Small Bowel Capsule Endoscopy
Small Bowel Capsule Endoscopy allows the Gastroenterologist to examine the three portions (duodeum, jejunum, ileum) of a patients intestine and identify numerous pathologies present within the small intestine. It has become an important tool for evaluation of suspected diseases in the small bowel.
The endoscope is a vitamin-pill sized capsule equipped with its own camera and light source, and this is ingested. While the video capsule passes through the patient's digestive tract, images are transmitted to a data recorder worn on a waist belt. After the procedure, the Gastroenterologist will view a colour video taken from the capsule, and contact the patient's doctor with the results.
One of the main advantages of performing capsule endoscopy is that it does not require sedation and air insufflation, hence eliminating the risks associated with sedation and perforation. The capsule is also single use, which diminishes the risk of infection acquired from reprocessing an equipment.

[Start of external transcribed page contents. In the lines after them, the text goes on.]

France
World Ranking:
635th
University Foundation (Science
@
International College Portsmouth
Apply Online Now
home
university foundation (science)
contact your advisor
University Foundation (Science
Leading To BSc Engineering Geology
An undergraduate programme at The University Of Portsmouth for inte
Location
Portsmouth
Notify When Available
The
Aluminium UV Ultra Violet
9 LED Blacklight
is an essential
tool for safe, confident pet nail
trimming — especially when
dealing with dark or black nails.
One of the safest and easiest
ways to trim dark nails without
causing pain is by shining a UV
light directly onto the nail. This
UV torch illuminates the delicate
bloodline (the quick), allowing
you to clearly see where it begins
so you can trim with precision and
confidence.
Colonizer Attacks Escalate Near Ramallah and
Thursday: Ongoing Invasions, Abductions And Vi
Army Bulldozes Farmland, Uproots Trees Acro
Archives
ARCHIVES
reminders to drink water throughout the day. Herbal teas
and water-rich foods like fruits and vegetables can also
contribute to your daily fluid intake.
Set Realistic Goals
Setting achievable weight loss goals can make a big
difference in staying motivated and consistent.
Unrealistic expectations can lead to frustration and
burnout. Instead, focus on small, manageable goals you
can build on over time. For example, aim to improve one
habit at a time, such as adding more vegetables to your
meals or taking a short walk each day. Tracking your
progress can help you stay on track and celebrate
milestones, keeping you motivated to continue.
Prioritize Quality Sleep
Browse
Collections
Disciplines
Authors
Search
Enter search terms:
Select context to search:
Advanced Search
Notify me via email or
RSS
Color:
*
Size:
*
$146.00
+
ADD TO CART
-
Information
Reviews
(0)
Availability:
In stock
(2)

This procedure is performed to investigate conditions such as:
- Crohn’s Disease
- Coeliac Disease
- Small Bowel tumours
Patients are required to start fasting the day before the procedure, as an empty stomach allows optimal viewing conditions. You should also inform the Gastroenterologist of any medications you take, presence of a pacemaker, previous abdominal surgery, swallowing problems or previous history of obstructions in the bowel.
After ingesting the capsule and until it is excreted, patients should not have a Magnetic Resonance Imaging (MRI) examination or be near an MRI device.

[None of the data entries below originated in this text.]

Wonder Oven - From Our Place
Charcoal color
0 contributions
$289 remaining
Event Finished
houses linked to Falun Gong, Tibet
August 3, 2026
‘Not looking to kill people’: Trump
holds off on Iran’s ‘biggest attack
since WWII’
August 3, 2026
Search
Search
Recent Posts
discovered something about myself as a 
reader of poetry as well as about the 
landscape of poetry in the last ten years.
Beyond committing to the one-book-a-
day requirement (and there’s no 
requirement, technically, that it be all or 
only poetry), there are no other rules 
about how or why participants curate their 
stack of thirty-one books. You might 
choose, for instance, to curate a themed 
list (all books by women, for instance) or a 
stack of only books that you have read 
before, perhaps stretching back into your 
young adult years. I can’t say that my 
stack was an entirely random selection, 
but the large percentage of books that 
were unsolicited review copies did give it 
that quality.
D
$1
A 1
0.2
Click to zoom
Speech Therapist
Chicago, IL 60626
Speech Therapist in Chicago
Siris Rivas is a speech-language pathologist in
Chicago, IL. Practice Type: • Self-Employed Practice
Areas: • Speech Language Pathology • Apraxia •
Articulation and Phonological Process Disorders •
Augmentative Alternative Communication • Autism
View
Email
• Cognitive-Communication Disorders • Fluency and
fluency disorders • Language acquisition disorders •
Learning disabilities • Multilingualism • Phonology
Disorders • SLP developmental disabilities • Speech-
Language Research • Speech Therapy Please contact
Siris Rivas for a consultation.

The capsule is disposable, it progresses naturally with your bowel movement and does not need to be recovered. There should not be any pain or discomfort during capsule excretion.
The procedures described above are considered to be safe. However, a potential complication could be retention of the capsule. It is important for you to inform the Gastroenterologist if you recognize early signs of possible complications, such as fever and vomiting, trouble swallowing, increasing chest or abdominal pain or vomiting. If you wish to discuss the potential risks or any issues regarding your procedure(s) in more detail, please ask to speak with the Gastroenterologist.